SYNTHESIS AND CHARACTERIZATION OF CHIRAL RHENIUM SIGMA-KETONE COMPLEXES - BINDING-PROPERTIES OF SYMMETRICAL KETONES AND ALKYLCYCLOHEXANONES

Reactions of the dichloromethane complex [Re(eta-5-C5H5)(NO)(PPh3)(ClCH2Cl)]BF4 1 with cyclohexanone (a), cyclobutanone (b), diphenylcyclopropenone (c), and tropone (d) give the symmetrical sigma-ketone complexes [Re(eta-5-C5H5)(NO)(PPh3)(sigma-O = CR2)]BF4 7a-7d in 50-85% yields after work-up.
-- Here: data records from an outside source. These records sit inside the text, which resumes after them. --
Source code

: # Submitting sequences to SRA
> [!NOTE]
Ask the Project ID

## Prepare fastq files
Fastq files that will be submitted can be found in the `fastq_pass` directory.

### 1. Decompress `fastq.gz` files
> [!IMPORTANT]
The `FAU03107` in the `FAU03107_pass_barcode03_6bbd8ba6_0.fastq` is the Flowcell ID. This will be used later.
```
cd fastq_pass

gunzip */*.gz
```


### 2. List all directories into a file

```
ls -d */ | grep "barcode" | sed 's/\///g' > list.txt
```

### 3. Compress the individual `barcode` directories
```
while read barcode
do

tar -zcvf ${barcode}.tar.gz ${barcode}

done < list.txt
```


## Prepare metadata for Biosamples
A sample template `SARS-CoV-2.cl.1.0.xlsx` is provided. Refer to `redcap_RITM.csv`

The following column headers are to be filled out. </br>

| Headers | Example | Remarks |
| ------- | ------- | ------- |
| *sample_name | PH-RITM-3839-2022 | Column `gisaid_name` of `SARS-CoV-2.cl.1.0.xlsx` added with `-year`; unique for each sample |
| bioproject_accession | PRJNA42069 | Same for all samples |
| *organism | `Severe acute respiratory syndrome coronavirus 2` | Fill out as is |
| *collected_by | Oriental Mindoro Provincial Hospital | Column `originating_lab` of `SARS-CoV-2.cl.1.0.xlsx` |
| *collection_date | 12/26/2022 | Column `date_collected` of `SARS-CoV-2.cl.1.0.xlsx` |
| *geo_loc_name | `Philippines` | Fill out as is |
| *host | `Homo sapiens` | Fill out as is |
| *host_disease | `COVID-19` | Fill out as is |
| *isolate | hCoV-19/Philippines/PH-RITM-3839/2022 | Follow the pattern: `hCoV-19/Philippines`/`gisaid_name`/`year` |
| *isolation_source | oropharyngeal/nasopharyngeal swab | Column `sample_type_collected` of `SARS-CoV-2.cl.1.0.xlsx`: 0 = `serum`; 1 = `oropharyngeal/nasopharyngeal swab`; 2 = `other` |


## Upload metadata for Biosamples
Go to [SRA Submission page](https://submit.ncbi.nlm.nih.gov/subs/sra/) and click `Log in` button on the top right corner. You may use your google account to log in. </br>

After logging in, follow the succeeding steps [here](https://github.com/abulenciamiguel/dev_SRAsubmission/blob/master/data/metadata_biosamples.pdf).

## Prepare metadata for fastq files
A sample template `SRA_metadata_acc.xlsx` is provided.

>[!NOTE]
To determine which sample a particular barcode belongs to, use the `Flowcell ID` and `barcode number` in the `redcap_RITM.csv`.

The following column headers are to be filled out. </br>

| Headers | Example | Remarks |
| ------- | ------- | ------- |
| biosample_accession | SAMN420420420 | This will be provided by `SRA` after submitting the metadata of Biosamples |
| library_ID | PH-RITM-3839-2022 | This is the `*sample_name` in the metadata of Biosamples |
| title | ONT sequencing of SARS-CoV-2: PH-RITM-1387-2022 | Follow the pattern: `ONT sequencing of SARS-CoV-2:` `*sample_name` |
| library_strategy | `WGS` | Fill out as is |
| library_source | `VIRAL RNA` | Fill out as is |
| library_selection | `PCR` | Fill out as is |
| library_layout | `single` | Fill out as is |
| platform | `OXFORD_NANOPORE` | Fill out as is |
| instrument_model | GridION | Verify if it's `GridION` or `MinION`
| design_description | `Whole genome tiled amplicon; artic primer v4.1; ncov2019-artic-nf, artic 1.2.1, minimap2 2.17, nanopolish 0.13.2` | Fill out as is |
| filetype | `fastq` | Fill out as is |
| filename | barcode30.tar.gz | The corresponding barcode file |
Similar reactions of 1 with pentan-3-one (e) and 2,4-dimethylpentan-3-one (f) give the analogous ketone complexes 7e and 7f in good spectroscopic yields, but low isolated yields. However, 7e can be isolated in 66% yield from the reaction of the chlorobenzene complex [Re(eta-5-C5H5)(NO)(PPh3)(ClC6H5)]BF4 and pentan-3-one. Reactions of 1 with 3-methylcyclohexanone (h) and trans-1-decalone (j) give complexes 7h and 7j as mixtures of Re/C configurational diastereomers (40-71%). Under most conditions, the symmetrical ketone complexes 7a-7e exhibit a single set of H-1 and C-13 NMR resonances for the C = O substituents that are Z and E to the rhenium. Low-temperature H-1 NMR experiments show that the Z/E ethyl groups in 7e exchange with DELTA-G151-double-ended dagger K = 7.0 kcal mol-1.